Data:
※

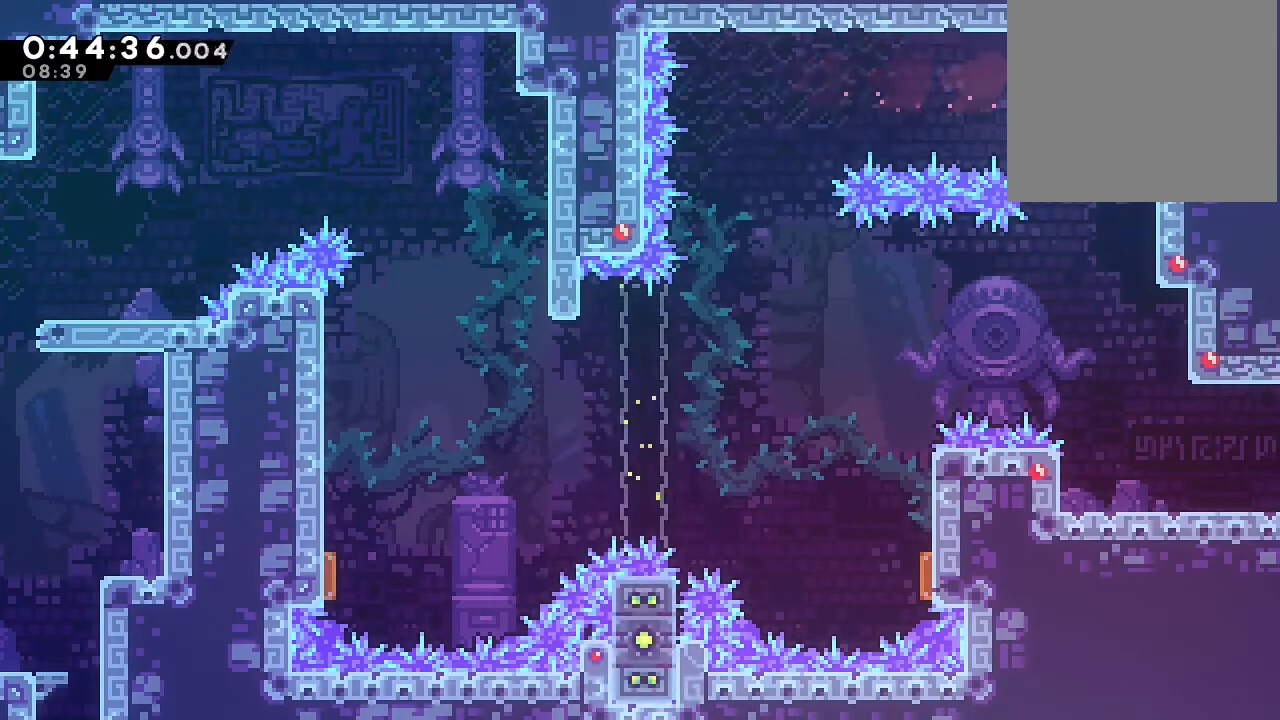
Gameplay with a controller (Nintendo layout); each line is a JSON object with the inputs held at the frame after it (dt_ms = milliseconds from this image to that frame). "events" lists button and stick changes between this image and that frame as [ms after this image, input, new state], when the widget could be followed in between. Not read: DPAD_LEFT L1 L2 L3 R1 R3 X.
{"dt_ms": 1000, "buttons": ["DPAD_RIGHT"], "left_stick": "center", "right_stick": "center"}
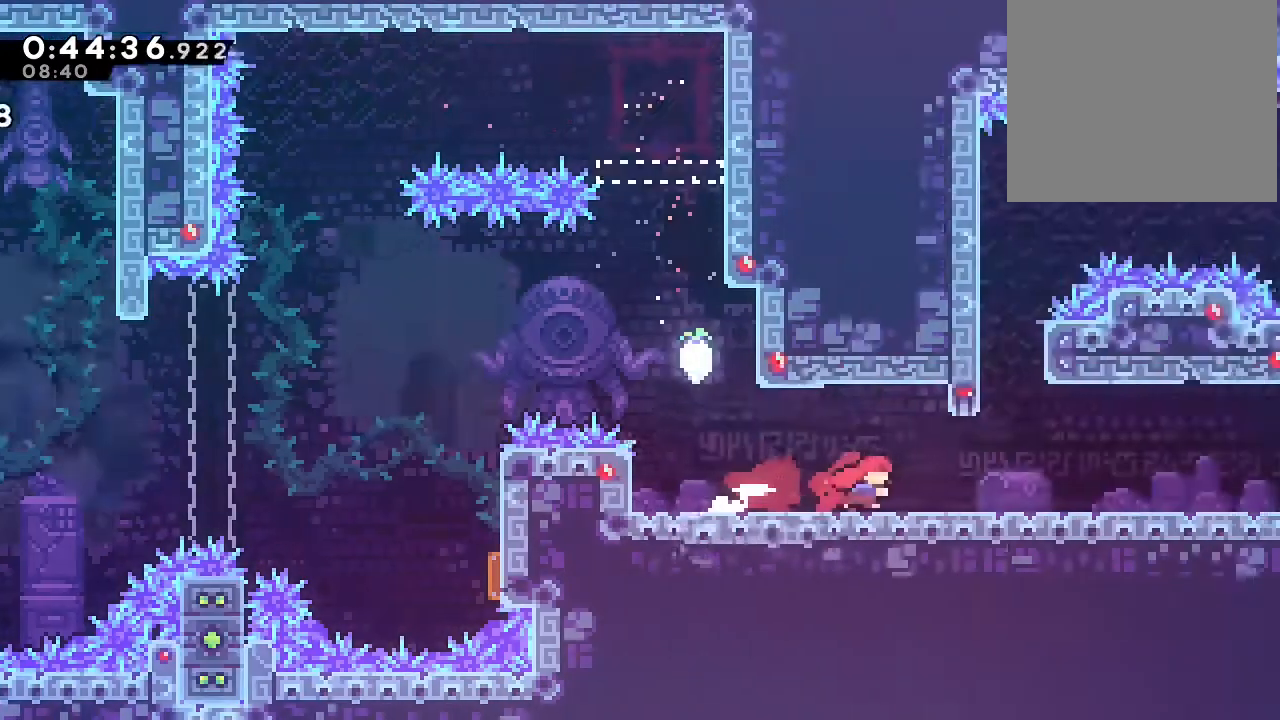
{"dt_ms": 500, "buttons": ["DPAD_RIGHT"], "left_stick": "center", "right_stick": "center", "events": [[83, "DPAD_RIGHT", "up"], [250, "DPAD_RIGHT", "down"]]}
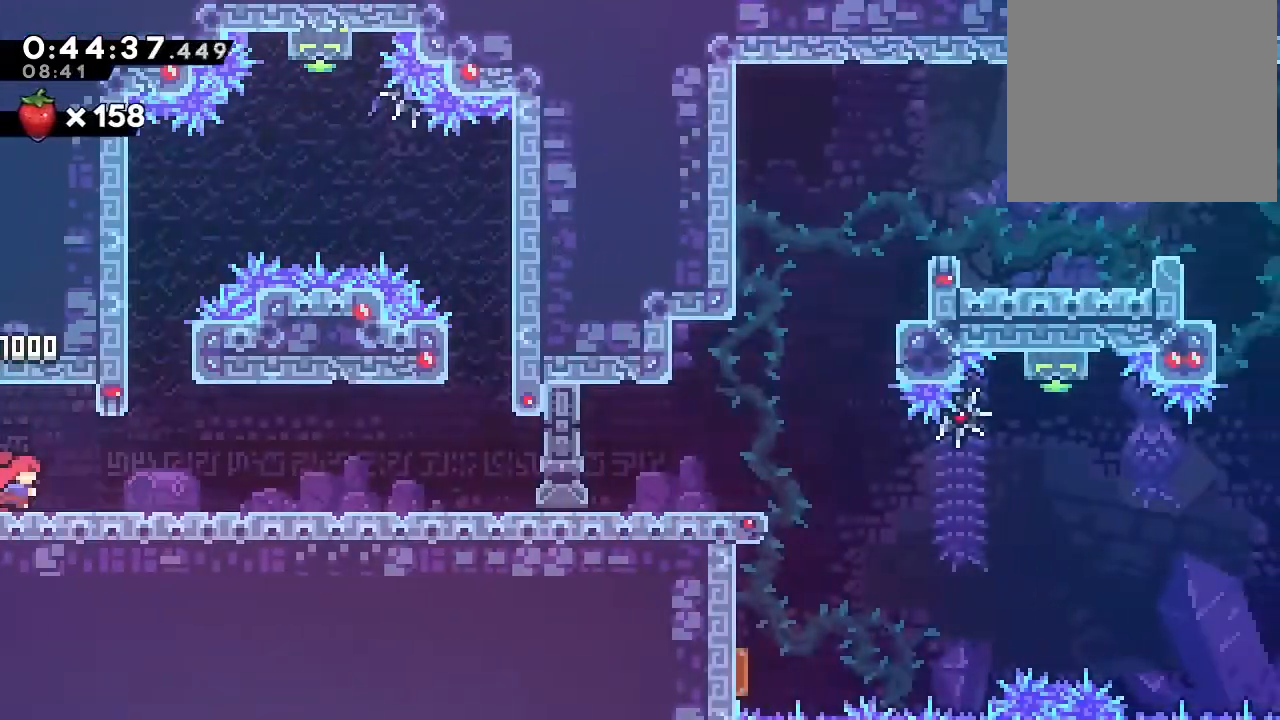
{"dt_ms": 500, "buttons": ["B", "DPAD_UP"], "left_stick": "center", "right_stick": "center", "events": [[233, "DPAD_RIGHT", "up"], [300, "B", "down"], [467, "DPAD_UP", "down"]]}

※

Across the data, pull every line containing the string "down".

Reply to the task:
{"dt_ms": 500, "buttons": ["DPAD_RIGHT"], "left_stick": "center", "right_stick": "center", "events": [[83, "DPAD_RIGHT", "up"], [250, "DPAD_RIGHT", "down"]]}
{"dt_ms": 500, "buttons": ["B", "DPAD_UP"], "left_stick": "center", "right_stick": "center", "events": [[233, "DPAD_RIGHT", "up"], [300, "B", "down"], [467, "DPAD_UP", "down"]]}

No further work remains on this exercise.